Currently, T-tests between the CV1 output and ELSA are showing poor correlation, and not the best relationship. We need to improve these to have more confidence in the model, which will probably involve changing some transition models, and identifying where we may have issues in the data.
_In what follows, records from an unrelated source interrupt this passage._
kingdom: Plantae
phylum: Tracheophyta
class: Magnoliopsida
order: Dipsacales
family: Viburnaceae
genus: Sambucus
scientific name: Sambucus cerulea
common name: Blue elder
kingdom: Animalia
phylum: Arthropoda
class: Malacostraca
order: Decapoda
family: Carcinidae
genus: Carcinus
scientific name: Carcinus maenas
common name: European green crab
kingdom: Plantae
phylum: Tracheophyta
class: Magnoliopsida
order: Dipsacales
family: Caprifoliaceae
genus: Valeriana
First step to investigating these is to run the minimal models, and calculate T-tests between the minimal model output and ELSA. Then we can try to iteratively change the transition models or sample selections and see what improves/worsens the T-tests.